-------- FRAGMENTO DEL DOCUMENTO

Por Luciano Monteagudo
La tarde cae a plomo en la finca
La Mandrágora. Un cielo de tormenta amenaza detrás de los
cerros salteños. Alrededor del agua turbia de la pileta familiar
se produce el movimiento de unas figuras humanas, arrastrando unas reposeras
como si arrastraran el peso muerto de sus vidas. A lo lejos se escucha
un tiro, o quizás un trueno. Acompañada por un intranquilizador
tintineo de copas y botellas de vino, Mecha (Graciela Borges) avanza dificultosamente,
hablando sola, murmurando una queja o un reproche. Tropieza y se derrumba
en un vaho de alcohol. Algo más que cristales rotos quedan por
el suelo: pareciera que con Mecha a la que nadie a su alrededor
está en condiciones de auxiliar se derrumba también
algo más, quizás una clase social, o tal vez una cierta
idea de país. No hay nada simbólico en La ciénaga,
el notable film de Lucrecia Martel, ganador del premio a la mejor ópera
prima en el reciente Festival de Berlín. Todo tiene una extraña,
inquietante, materialidad, una presencia física por momentos abrumadora.
Y, sin embargo, no se puede dejar de advertir que en La ciénaga
vibra una realidad aún más amplia que la del film, una percepción
capaz de expresar a partir de un grupo de personajes muy concretos
las tensiones profundas, subterráneas de una sociedad.
Mujeres. Son dos mujeres, dos madres quienes están al frente de
La ciénaga. Desde una cama de la que cada vez más le cuesta
salir, Mecha el mejor trabajo de la Borges desde El dependiente,
de Favio es el centro alrededor del cual gira su familia y La Mandrágora
toda, esa casa que parece una ciénaga, un pequeño mundo
aparentemente inmóvil, pero lleno de una intensa, perturbadora
vida interior. Allí llega Tali (Mercedes Morán, también
excelente), con su propia familia, para reencontrarse con Mecha, su prima,
a la que tenía un poco olvidada. Y alrededor de ellas se agita
todo un torbellino de hijos y criadas, en el que las mujeres Momi,
Isabel, Victoria siempre tienen una presencia determinante. Los
hombres allí parecen estar de paso, o detrás de un vidrio
eternamente oscuro, como Gregorio (Martín Adjemián), el
marido de Mecha. ¡Qué porquería resultaste!,
comenta ella en un susurro, cuando lo encuentra una vez más tumbado
por el tinto.

----------------
-------- DATOS EXTRAÍDOS

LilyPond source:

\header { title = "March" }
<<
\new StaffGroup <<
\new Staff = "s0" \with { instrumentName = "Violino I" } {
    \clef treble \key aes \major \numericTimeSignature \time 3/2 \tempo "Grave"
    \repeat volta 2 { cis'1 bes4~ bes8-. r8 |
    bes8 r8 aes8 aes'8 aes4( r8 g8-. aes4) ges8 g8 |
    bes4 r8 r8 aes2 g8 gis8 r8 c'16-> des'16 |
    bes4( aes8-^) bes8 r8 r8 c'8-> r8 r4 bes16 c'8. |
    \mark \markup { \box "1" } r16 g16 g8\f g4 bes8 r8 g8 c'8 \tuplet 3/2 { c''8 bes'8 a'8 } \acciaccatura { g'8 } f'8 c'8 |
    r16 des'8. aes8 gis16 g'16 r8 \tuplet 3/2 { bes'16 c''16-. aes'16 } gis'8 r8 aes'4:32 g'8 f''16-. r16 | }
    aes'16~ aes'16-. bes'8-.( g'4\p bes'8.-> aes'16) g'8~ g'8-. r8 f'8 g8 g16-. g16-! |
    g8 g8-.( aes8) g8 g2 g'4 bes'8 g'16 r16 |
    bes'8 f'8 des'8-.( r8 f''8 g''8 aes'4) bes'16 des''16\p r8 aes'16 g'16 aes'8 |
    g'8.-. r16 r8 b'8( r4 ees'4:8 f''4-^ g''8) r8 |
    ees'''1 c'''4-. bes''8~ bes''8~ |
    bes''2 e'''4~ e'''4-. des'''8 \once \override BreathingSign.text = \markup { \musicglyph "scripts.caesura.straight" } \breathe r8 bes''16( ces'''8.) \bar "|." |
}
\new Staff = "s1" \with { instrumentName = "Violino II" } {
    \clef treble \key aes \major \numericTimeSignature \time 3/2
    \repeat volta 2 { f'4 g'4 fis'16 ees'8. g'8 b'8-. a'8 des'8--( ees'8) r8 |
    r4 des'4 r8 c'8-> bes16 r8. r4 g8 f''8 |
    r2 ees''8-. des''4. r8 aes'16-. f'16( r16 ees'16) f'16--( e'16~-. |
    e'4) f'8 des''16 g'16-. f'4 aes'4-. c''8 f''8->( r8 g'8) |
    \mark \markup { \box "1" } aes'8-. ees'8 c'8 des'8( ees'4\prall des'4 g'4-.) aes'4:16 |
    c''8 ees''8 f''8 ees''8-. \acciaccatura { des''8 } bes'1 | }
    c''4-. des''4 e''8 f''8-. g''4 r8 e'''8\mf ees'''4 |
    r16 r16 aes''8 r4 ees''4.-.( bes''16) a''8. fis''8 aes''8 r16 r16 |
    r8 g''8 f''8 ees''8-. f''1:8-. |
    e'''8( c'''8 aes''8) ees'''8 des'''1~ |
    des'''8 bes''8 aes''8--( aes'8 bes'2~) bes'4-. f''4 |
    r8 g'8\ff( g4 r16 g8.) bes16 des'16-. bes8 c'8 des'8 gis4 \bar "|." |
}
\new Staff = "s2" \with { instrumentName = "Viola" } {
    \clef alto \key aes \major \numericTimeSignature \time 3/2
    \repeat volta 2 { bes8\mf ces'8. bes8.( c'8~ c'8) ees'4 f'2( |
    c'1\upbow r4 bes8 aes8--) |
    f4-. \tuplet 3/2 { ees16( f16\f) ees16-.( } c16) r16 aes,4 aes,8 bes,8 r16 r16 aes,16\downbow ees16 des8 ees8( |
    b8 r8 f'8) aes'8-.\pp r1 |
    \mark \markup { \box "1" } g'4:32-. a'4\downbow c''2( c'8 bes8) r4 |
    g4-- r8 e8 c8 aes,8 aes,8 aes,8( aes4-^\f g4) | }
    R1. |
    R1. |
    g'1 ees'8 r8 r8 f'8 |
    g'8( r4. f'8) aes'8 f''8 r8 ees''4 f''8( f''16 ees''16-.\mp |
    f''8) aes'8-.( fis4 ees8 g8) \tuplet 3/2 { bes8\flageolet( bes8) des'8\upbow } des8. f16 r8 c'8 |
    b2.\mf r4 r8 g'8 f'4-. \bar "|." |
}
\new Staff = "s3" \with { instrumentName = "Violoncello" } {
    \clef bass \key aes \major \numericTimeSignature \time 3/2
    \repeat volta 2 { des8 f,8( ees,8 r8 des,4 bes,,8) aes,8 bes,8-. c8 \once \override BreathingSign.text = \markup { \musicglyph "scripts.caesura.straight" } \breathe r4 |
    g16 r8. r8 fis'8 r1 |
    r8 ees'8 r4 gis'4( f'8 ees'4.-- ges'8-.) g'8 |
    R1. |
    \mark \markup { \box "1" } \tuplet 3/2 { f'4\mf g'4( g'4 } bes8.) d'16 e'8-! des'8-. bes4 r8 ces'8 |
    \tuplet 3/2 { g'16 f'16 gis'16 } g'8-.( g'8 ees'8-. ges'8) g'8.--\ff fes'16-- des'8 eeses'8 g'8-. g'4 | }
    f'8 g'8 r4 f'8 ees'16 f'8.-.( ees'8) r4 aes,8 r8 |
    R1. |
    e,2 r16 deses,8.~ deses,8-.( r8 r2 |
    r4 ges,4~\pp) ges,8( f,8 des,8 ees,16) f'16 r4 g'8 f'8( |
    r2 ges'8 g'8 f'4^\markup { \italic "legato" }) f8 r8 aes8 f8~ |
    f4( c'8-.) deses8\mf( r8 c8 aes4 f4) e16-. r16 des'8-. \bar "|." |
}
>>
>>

----------------

_CONSIGNA_. ¿Cómo queda el pasaje de la reseña sobre La ciénaga entre "Y, sin embargo, no" y "de una sociedad.", ambos incluidos, si reemplazas "sociedad" por "comunidad"? Apóyate únicamente en la reseña.

_SOLUCIÓN_.
Y, sin embargo, no se puede dejar de advertir que en La ciénaga
vibra una realidad aún más amplia que la del film, una percepción
capaz de expresar a partir de un grupo de personajes muy concretos
las tensiones profundas, subterráneas de una comunidad.